In this project we will investigate the molecular dynamics of human liver regeneration using a novel protocol that allows for the first time to stimulate proliferation of primary human hepatocytes in vitro. Using 3D cultures of primary human liver cells, we can dedifferentiate these mature cells into hepatic progenitors rendering them susceptible to the induction of proliferation. Importantly, liver and pancreas share a common origin and structure connected to the ductal tree, as well as exhibit similarities in their transcriptional regulation signatures in mice where pancreatic cells proliferate readily after partial pancreatectomy, analogous to the process of liver regeneration. However, in humans this regenerative response is blunted. We will investigate the effects of the proliferation cocktail we developed on the proliferation of primary pancreatic islets from mice and humans and comprehensively analyze their species-specific differences in transcriptional regulators to identify, and eventually target, factors that explain the absence of human pancreas regeneration.
Regenerative treatment of gastrointestinal neuropathy by applying developmental mechanisms
Neuropathy within the enteric nervous system (ENS) contribute to congenital, degenerative and inflammatory gastrointestinal disorders that lack satisfactory treatment. Recent progress in enteric stem cell research has incited hope for cell-based therapies, but challenges remain for their implementation.
To achieve functional recovery, a balanced cellular constitution needs to be re-created, which stresses the importance of defining enteric neuron types and their developmental generation. We have overcome the vast and heterogenous structure of the ENS by applying novel transcriptional analysis and will now couple information from our expression resources with viral gene-editing technologies in murine disease models to develop regenerative strategies aimed at treating neural deficits in the gut.

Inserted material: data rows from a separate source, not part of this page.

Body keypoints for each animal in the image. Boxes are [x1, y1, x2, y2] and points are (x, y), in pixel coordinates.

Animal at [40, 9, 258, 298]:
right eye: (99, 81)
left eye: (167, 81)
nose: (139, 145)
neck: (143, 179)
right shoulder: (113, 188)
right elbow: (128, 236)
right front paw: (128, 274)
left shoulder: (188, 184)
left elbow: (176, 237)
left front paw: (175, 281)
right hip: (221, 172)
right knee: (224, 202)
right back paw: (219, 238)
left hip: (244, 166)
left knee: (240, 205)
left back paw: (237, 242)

Human cardiac outflow tract cono-ventricular progenitors during cardiogenesis and congenital heart disease
It is a central, unaddressed question in human cardiogenesis how the formation of the muscular ventricular chamber is coordinated with the overlying large vessels and how the fundamental cellular defects and molecular cues lead to congenital heart disease (CHD).

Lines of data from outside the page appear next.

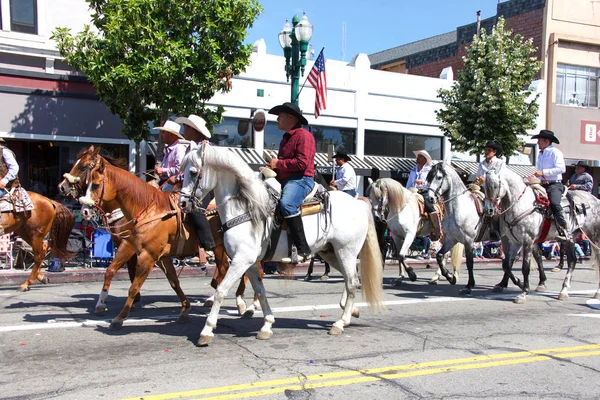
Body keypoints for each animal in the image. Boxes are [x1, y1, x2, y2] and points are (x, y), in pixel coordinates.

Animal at [178, 142, 384, 346]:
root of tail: (358, 203)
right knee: (351, 279)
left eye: (194, 172)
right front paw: (267, 325)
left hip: (346, 251)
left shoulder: (241, 260)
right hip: (330, 252)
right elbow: (260, 291)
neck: (246, 207)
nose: (182, 203)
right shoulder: (249, 263)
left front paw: (207, 330)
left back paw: (340, 322)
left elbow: (221, 290)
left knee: (351, 282)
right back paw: (350, 312)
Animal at [424, 161, 548, 296]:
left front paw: (469, 285)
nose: (430, 198)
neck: (458, 207)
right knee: (520, 258)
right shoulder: (451, 239)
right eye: (428, 177)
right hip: (512, 239)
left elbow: (469, 263)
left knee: (520, 258)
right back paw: (510, 284)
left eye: (439, 177)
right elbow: (440, 256)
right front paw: (450, 277)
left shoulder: (468, 240)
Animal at [482, 167, 600, 302]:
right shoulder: (515, 241)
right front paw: (519, 283)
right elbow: (506, 264)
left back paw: (597, 292)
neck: (522, 205)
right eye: (484, 186)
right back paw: (563, 291)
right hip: (571, 238)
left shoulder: (527, 241)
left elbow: (525, 267)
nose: (488, 210)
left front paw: (524, 292)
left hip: (593, 236)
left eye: (495, 186)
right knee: (572, 261)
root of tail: (595, 199)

The central hypothesis of the current proposal is that a novel subset of human cardiac outflow tract-specific cono-ventricular progenitors and their downstream progeny would play a critical role in guiding human outflow tract formation and that defects within this specific subset and its functional molecular pathway may play a major causative role in the pathogenesis of human CHD.
The identification of a novel subset of human cono-ventricular progenitors and their paracrine cues may uncover new approaches to mitigate the severe forms of the disease.

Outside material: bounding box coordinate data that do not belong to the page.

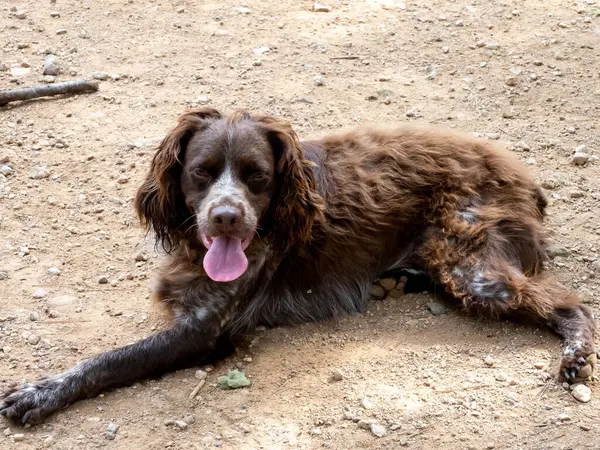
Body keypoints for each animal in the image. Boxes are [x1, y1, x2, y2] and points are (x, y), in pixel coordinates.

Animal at [1, 107, 596, 424]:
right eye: (201, 172)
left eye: (257, 176)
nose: (226, 218)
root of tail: (523, 176)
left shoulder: (203, 332)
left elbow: (107, 360)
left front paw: (40, 392)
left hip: (468, 264)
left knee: (569, 303)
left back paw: (575, 356)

Identification of novel cellular and molecular mechanisms promoting intestinal stem cell-mediated tissue regeneration following injury
Adult intestinal stem cells (ISC) are responsible for the efficient and constant regeneration of the intestinal epithelium throughout life. Breakdown in ISC-mediated tissue homeostasis and epithelial barrier integrity may lead to the pathogenesis of chronic inflammatory bowel diseases (IBD).
After inflammation has begun, harnessing the power of mucosal healing to accelerate and promote resolution is a promising approach. Thus, due to the lack of targets for induction of mucosal regeneration, the main goal of my research proposal is to identify and validate novel genetic and cellular therapeutic targets for ISC-mediated regenerative medicine.